Excerpt to read Start Marker
Xavier is accepting applications for its first cohort of students to receive a Master of Education in Coaching Education and Athlete Development, a fully online program that was recently approved by the Higher Learning Commission. The program includes 33 credit hours online and two required three-hour residencies.
A maximum of 25 spots are available for the two-year program, which may start as soon as this fall.
The program is designed to provide formal preparation for the coach, who is the person who spends the most time and has the most influence on players, much like the trainer, the medical personnel and the referees who are required to receive formal training. The degree is designed in accordance with the National Association for Sports and Physical Education (NASPE) and the National Standards for Sport Coaches (NSSC).
Xavier’s program addresses character development, promoting sport participation throughout the life span of players, and the role of coach as a servant leader. Courses include sport ethics, sport leadership, psycho-social aspects of sport, exercise science and biomechanics, risk management, and long-term athlete development. The inclusion of character and long-term development makes it different from other, similar programs.
“Coaching education and athlete development today is where sport management was in the 1990s as a developing discipline to prepare individuals to work in the sport industry,” said Ron Quinn, associate professor of sport studies and sport administration, who will lead the new master’s program.
“The demands and expectations of coaches at all levels go beyond the X’s and O’s. This groundbreaking program will focus on the comprehensive development of athletes at all levels and directly connects to Xavier’s mission as a Jesuit Catholic institution to develop men and women for and with others, with interest in serving society. “
Quinn is best known for his work in coaching education, especially educating youth soccer coaches and player development. He has authored, co-authored or provided chapters to seven soccer-coaching books and he's published more than 25 articles on various aspects of youth coaching. Quinn was coach of Xavier’s women's soccer team for 12 years, during which he won two Atlantic-10 Tournament titles and qualified for the Conference tournament nine times.
“Sports is a huge part of kids' lives today, and the demands and expectations of coaches go far beyond understanding the sport itself,” said Doug Olberding, chair of Xavier’s Sport Studies and Sport Administration programs. “This program will prepare participants for a career in coaching.”
Excerpt to read End Marker
## Goal of the exercise
Rewrite the stretch from "The program is" through "other, similar programs." in the article on Xavier's coaching education degree, substituting "kinesiology" for "biomechanics". The entries that come next are not needed here.
Exercise data Start Marker
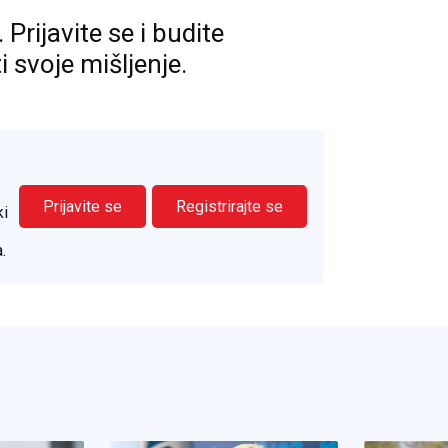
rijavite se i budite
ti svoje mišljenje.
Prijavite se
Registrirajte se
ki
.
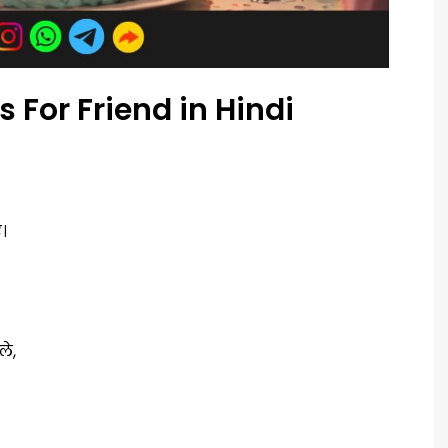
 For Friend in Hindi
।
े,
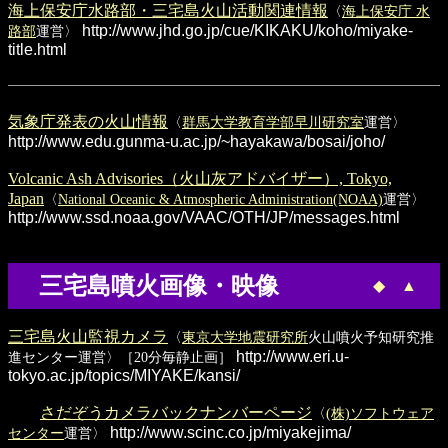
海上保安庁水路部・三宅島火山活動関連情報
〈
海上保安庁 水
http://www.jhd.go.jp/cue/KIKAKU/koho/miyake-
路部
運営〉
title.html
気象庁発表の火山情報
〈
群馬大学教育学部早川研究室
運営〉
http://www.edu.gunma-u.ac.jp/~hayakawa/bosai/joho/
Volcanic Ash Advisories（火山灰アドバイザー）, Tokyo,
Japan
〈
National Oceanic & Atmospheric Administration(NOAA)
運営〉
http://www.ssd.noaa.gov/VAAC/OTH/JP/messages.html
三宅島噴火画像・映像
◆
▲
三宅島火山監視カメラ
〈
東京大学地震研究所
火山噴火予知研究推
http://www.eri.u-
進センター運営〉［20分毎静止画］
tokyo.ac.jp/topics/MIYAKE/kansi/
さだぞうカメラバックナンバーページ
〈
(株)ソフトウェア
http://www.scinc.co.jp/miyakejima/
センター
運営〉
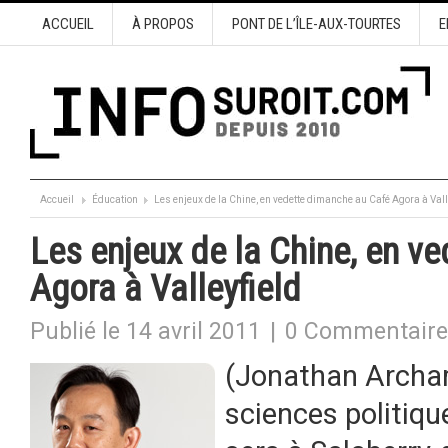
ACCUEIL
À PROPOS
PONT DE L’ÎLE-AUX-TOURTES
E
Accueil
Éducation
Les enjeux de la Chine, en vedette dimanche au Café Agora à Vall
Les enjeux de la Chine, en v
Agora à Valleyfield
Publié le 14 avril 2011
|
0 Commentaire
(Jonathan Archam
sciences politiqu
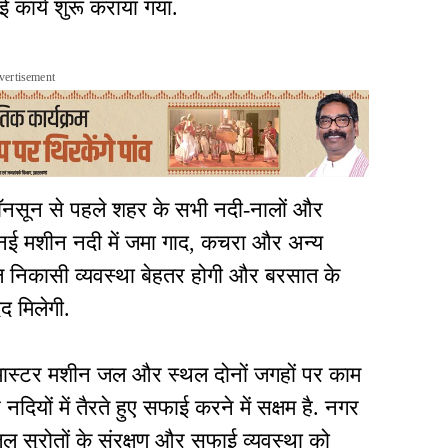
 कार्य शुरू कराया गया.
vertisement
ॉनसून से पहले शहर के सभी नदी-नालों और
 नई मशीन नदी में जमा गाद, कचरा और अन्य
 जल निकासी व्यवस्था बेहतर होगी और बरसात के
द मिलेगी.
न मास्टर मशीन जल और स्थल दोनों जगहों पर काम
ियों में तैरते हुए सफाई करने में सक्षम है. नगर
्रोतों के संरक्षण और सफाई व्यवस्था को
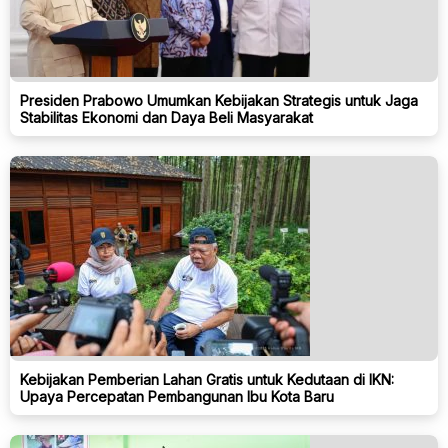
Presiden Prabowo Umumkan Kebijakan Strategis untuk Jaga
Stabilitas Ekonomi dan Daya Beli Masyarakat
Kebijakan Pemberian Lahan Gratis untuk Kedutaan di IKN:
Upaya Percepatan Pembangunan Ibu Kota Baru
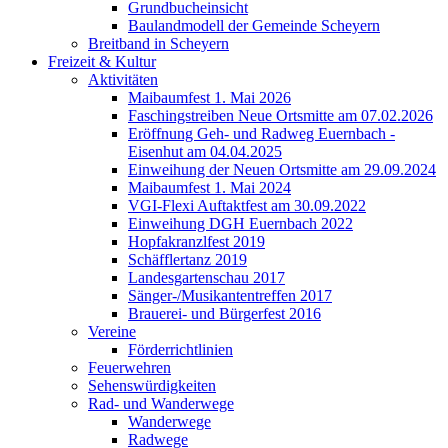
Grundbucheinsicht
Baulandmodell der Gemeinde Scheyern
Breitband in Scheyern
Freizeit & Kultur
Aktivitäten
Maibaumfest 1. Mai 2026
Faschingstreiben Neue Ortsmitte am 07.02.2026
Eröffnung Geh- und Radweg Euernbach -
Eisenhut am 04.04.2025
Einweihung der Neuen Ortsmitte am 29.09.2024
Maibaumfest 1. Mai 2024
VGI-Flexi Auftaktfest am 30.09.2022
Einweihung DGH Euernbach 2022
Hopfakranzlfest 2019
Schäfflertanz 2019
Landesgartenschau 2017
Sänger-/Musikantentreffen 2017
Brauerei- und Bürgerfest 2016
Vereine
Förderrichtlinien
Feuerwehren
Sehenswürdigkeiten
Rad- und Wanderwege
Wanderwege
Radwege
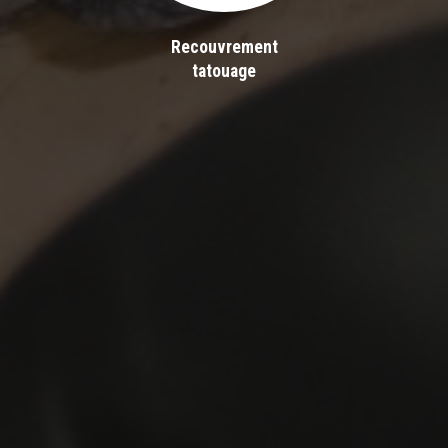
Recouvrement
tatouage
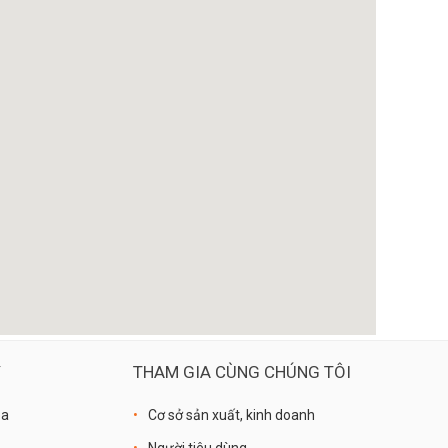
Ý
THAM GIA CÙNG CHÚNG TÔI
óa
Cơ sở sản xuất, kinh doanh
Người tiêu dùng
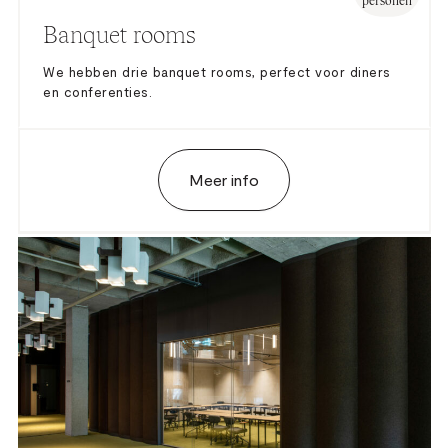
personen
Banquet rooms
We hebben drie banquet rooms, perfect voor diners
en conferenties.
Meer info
Exercise data End Marker
Exercise data Start Marker
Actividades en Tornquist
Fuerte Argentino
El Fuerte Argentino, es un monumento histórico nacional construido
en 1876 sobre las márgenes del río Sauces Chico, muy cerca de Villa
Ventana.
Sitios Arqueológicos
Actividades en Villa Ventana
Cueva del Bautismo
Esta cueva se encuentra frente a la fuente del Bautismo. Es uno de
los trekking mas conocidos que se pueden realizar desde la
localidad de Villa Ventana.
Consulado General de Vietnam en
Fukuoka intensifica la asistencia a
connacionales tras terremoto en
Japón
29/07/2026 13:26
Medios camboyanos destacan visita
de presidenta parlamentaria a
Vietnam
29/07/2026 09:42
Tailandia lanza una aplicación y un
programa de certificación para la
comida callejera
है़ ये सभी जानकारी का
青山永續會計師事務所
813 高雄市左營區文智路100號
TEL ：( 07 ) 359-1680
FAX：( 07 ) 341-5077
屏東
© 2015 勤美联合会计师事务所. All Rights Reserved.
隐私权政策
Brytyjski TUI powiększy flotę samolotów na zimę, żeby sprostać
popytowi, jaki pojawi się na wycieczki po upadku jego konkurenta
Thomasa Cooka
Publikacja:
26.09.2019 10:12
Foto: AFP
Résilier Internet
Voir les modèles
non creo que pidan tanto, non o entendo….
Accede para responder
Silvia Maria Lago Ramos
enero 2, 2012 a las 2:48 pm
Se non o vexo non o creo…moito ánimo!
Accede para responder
Exercise data End Marker
## Answer area
The program is designed to provide formal preparation for the coach, who is the person who spends the most time and has the most influence on players, much like the trainer, the medical personnel and the referees who are required to receive formal training. The degree is designed in accordance with the National Association for Sports and Physical Education (NASPE) and the National Standards for Sport Coaches (NSSC).
Xavier’s program addresses character development, promoting sport participation throughout the life span of players, and the role of coach as a servant leader. Courses include sport ethics, sport leadership, psycho-social aspects of sport, exercise science and kinesiology, risk management, and long-term athlete development. The inclusion of character and long-term development makes it different from other, similar programs.